■ Work order ■
Print the listing below verbatim, passing over each picture.

..........

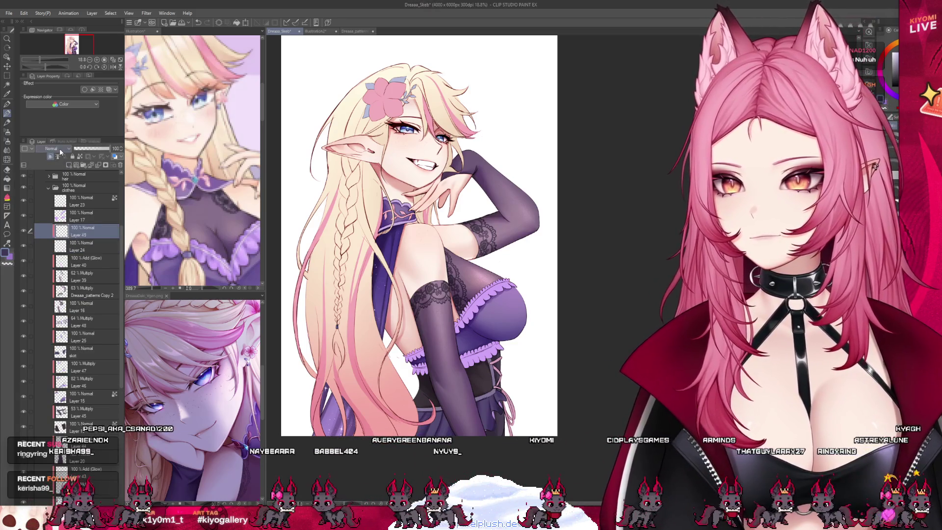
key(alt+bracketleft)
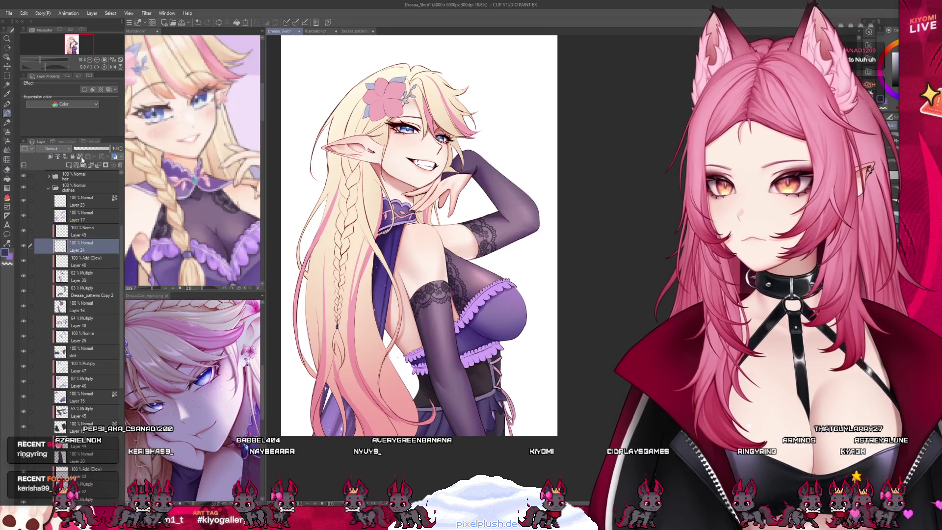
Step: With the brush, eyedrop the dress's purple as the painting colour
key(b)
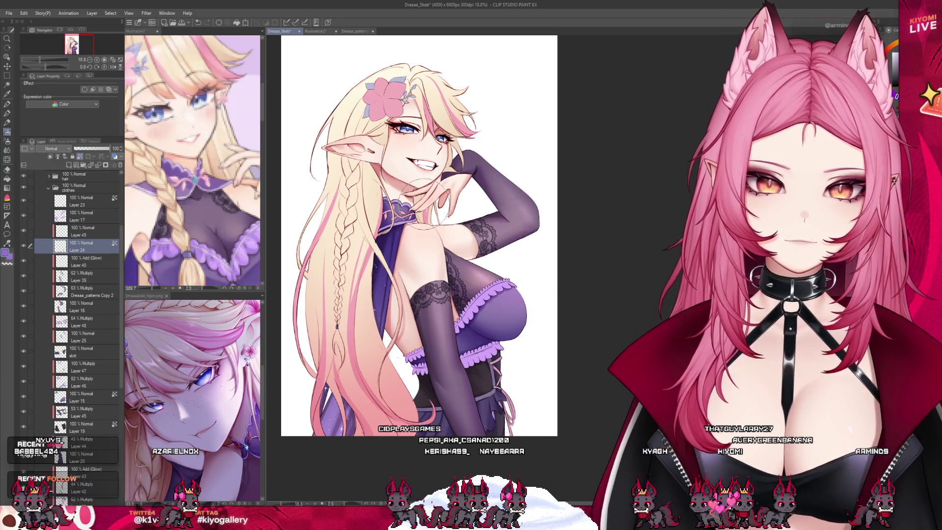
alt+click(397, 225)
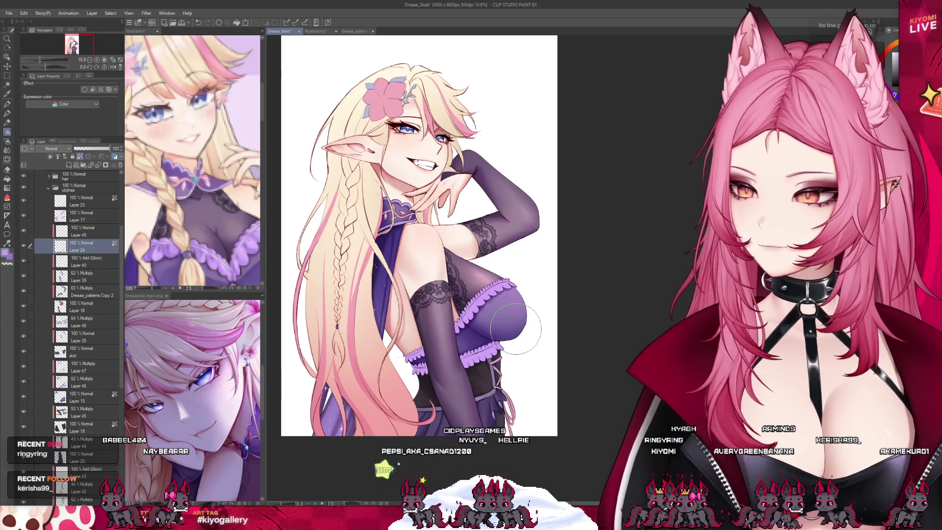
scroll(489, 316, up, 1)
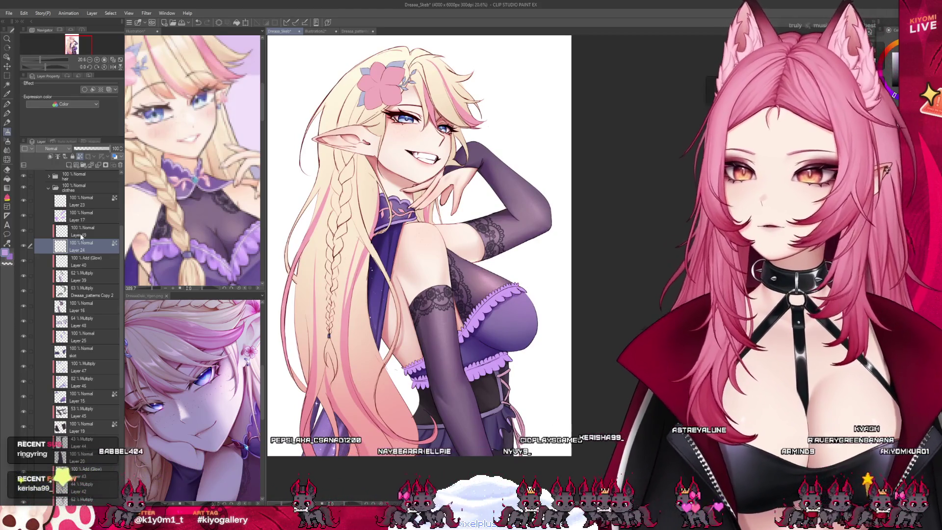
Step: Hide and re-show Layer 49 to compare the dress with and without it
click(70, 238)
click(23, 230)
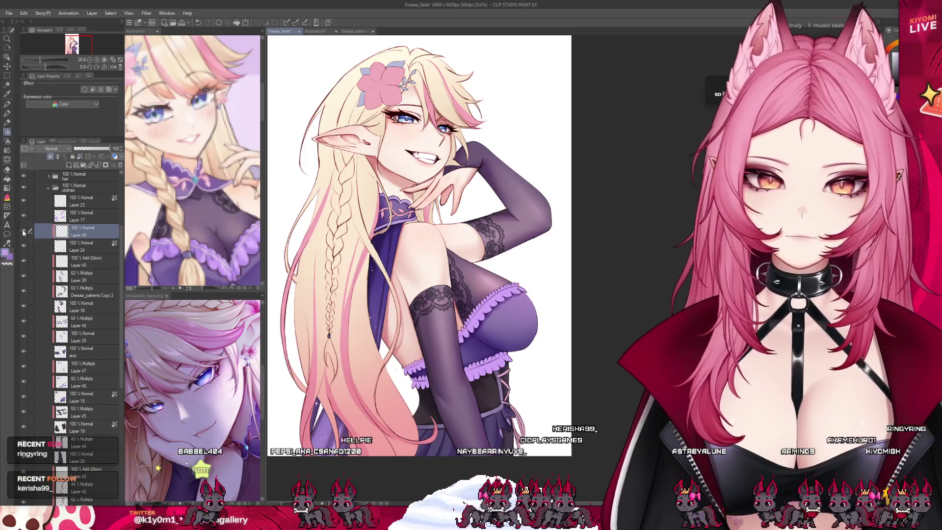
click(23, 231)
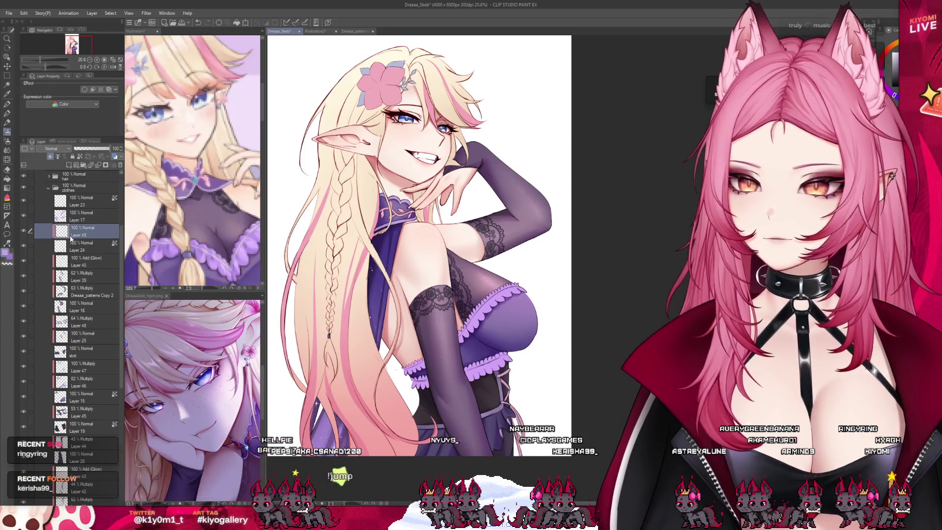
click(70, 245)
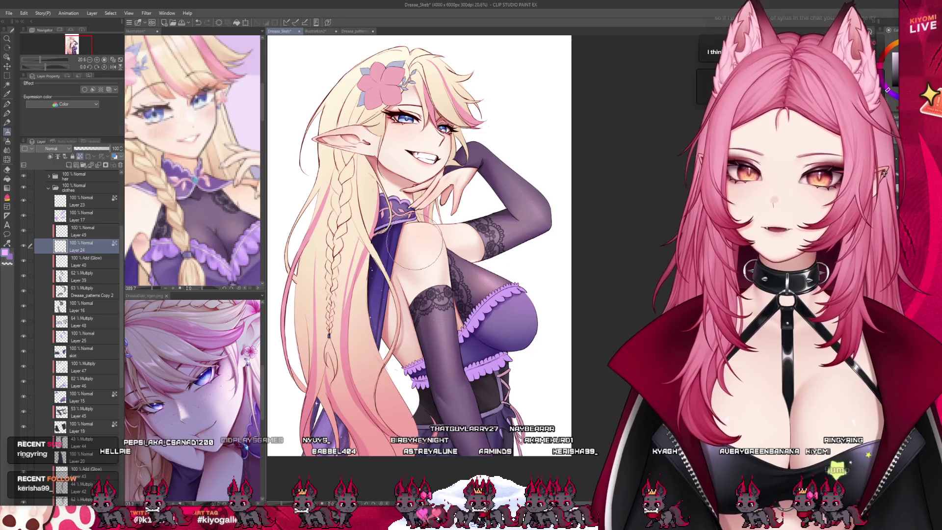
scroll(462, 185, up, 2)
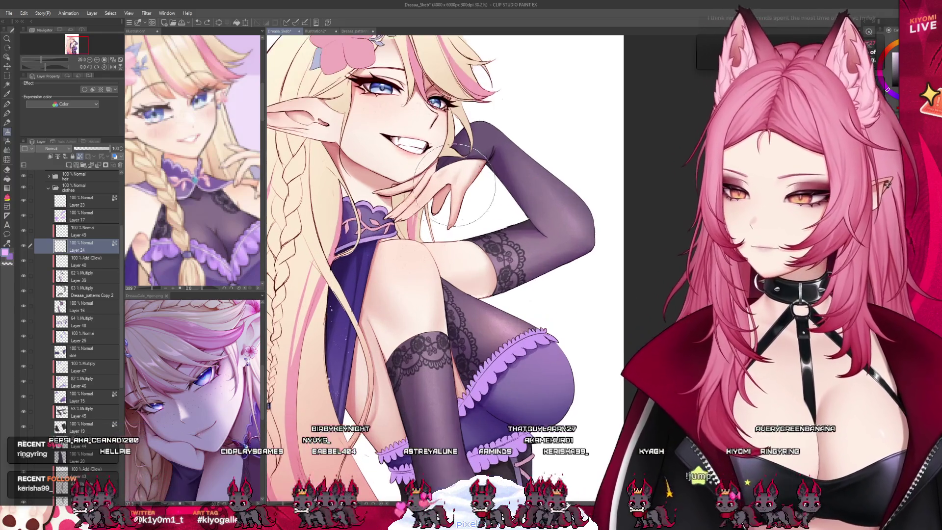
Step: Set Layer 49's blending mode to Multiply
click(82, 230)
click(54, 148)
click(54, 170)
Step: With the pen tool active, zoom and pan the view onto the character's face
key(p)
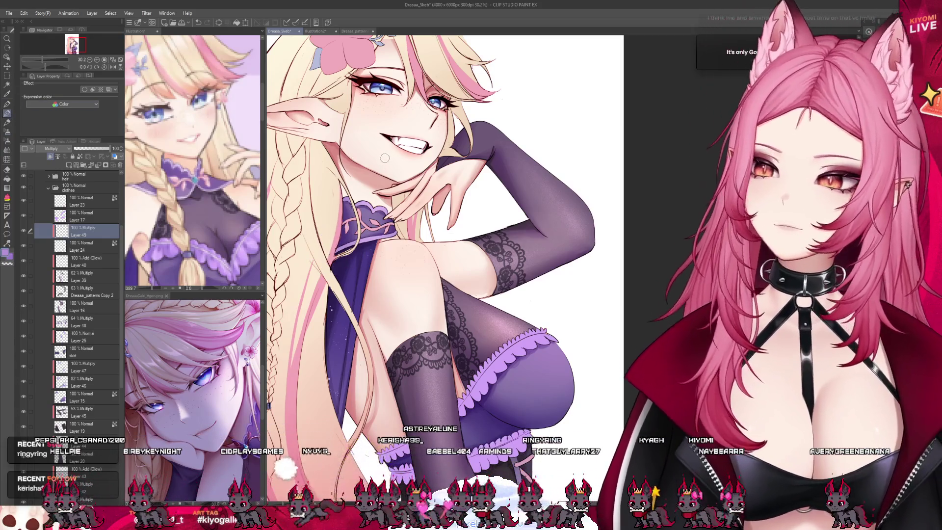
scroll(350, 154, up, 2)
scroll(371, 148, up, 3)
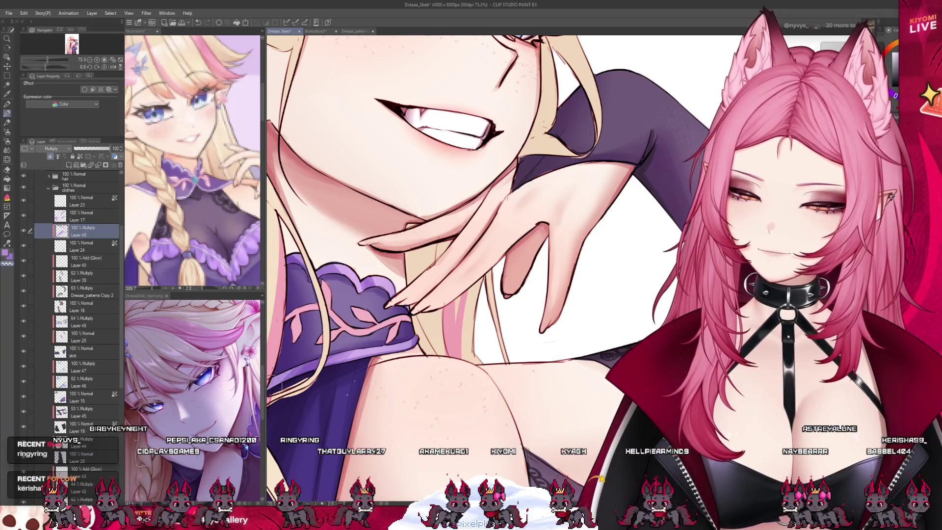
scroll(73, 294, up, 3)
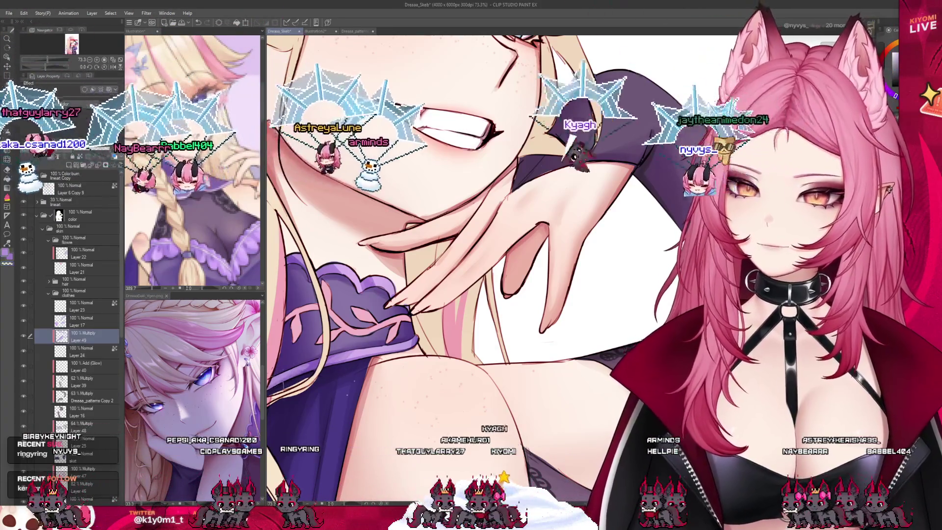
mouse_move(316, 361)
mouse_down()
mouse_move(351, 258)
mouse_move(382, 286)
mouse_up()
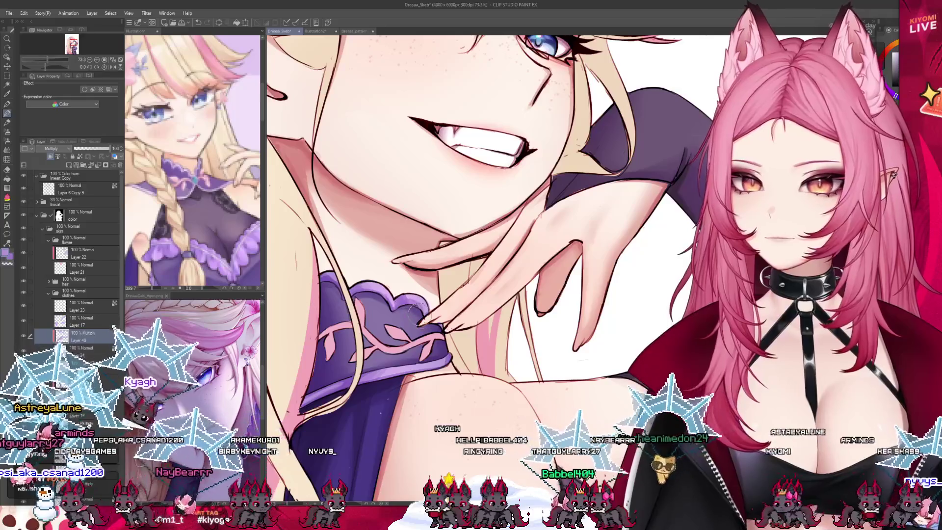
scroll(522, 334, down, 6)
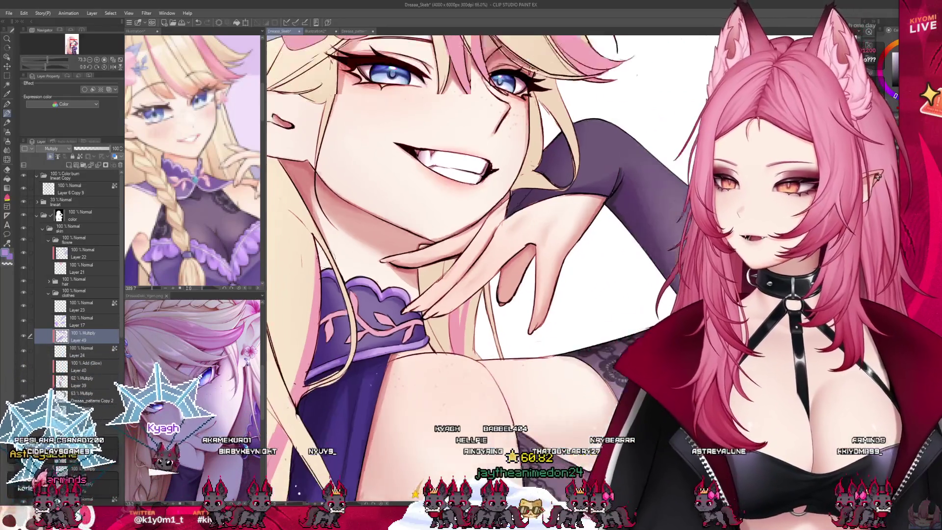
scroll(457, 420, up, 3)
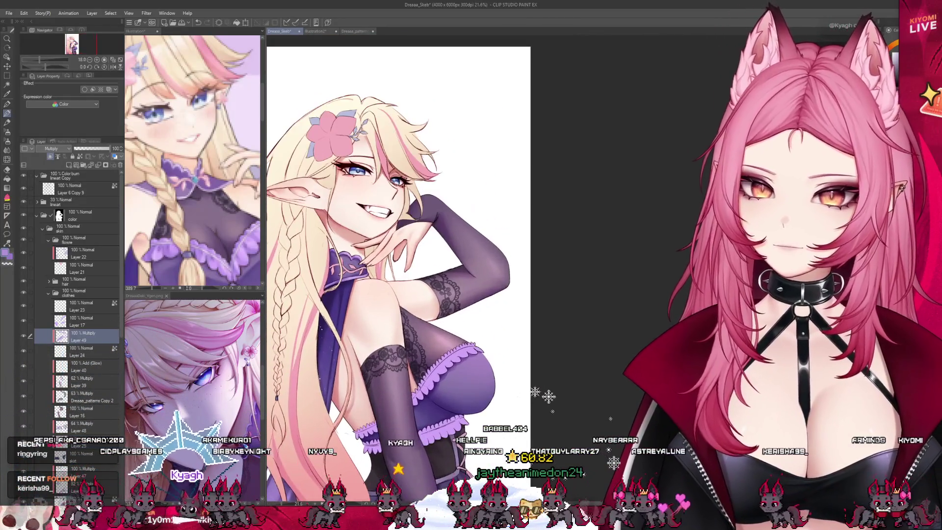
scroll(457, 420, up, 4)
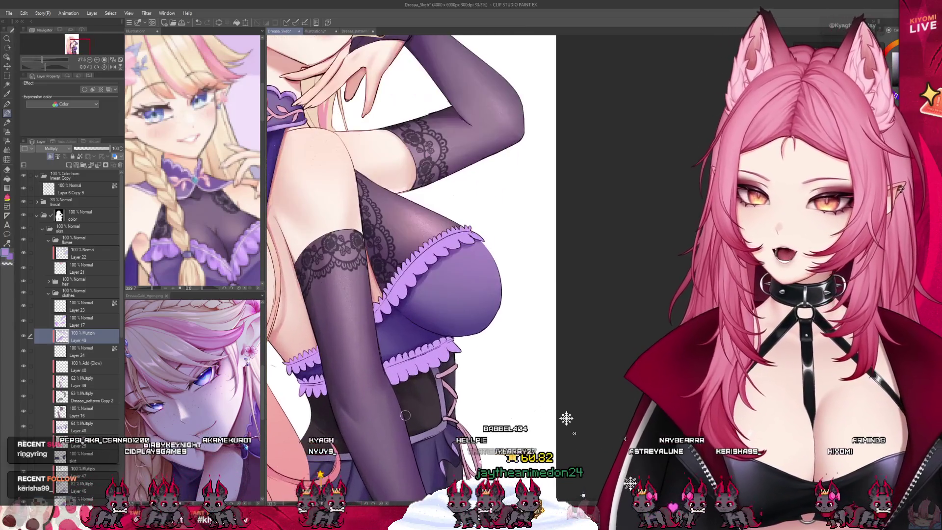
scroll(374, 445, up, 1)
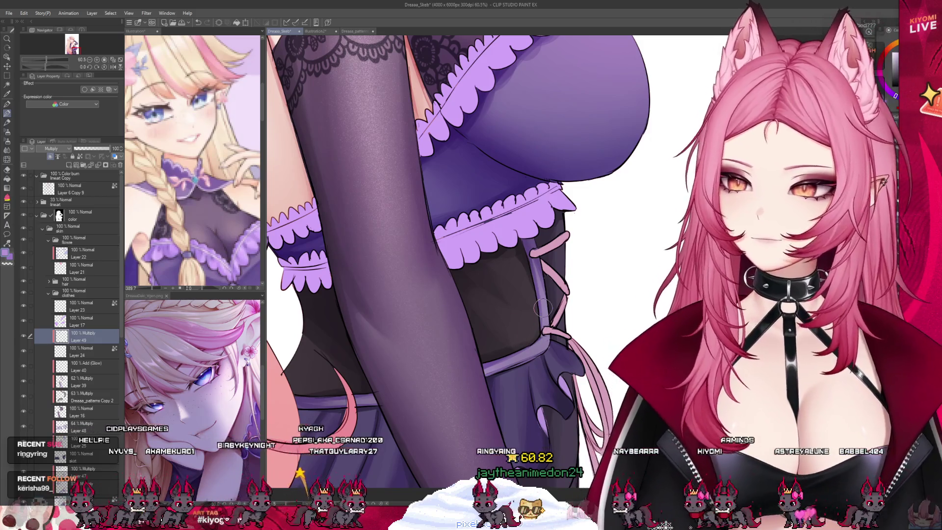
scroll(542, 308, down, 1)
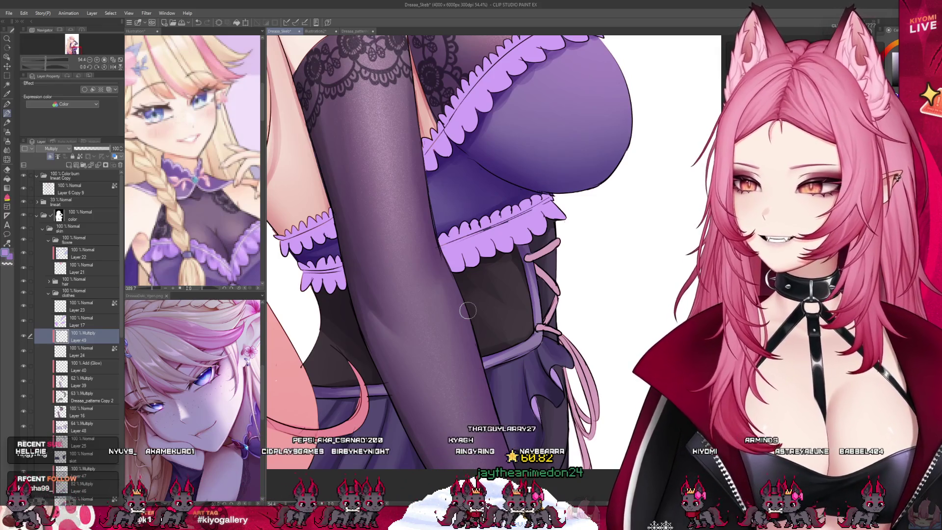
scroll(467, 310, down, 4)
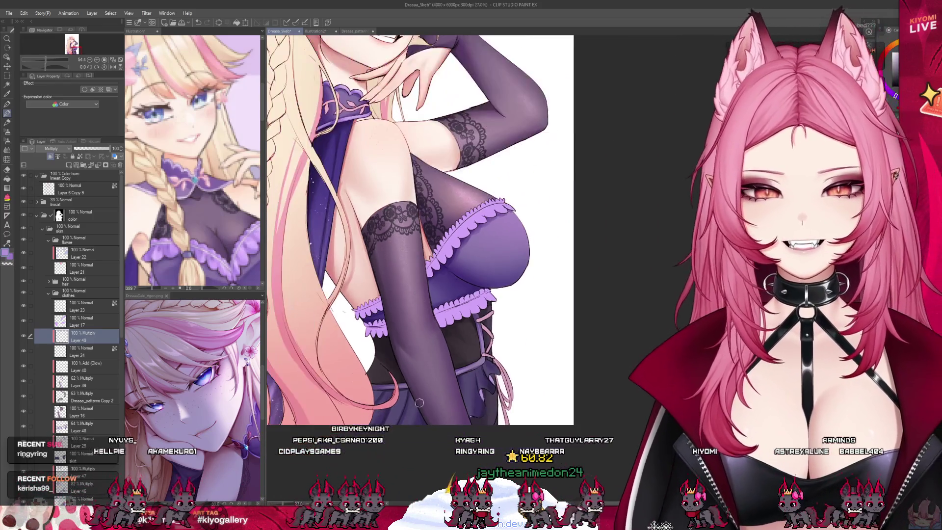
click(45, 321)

..........

■ Answer area ■
key(alt+bracketleft)
Step: With the brush, eyedrop the dress's purple as the painting colour
key(b)
alt+click(397, 225)
scroll(489, 316, up, 1)
Step: Hide and re-show Layer 49 to compare the dress with and without it
click(70, 238)
click(23, 230)
click(23, 231)
click(70, 245)
scroll(462, 185, up, 2)
Step: Set Layer 49's blending mode to Multiply
click(82, 230)
click(54, 148)
click(54, 170)
Step: With the pen tool active, zoom and pan the view onto the character's face
key(p)
scroll(350, 154, up, 2)
scroll(371, 148, up, 3)
scroll(73, 294, up, 3)
mouse_move(316, 361)
mouse_down()
mouse_move(351, 258)
mouse_move(382, 286)
mouse_up()
scroll(522, 334, down, 6)
scroll(457, 420, up, 3)
scroll(457, 420, up, 4)
scroll(374, 445, up, 1)
scroll(542, 308, down, 1)
scroll(467, 310, down, 4)
click(45, 321)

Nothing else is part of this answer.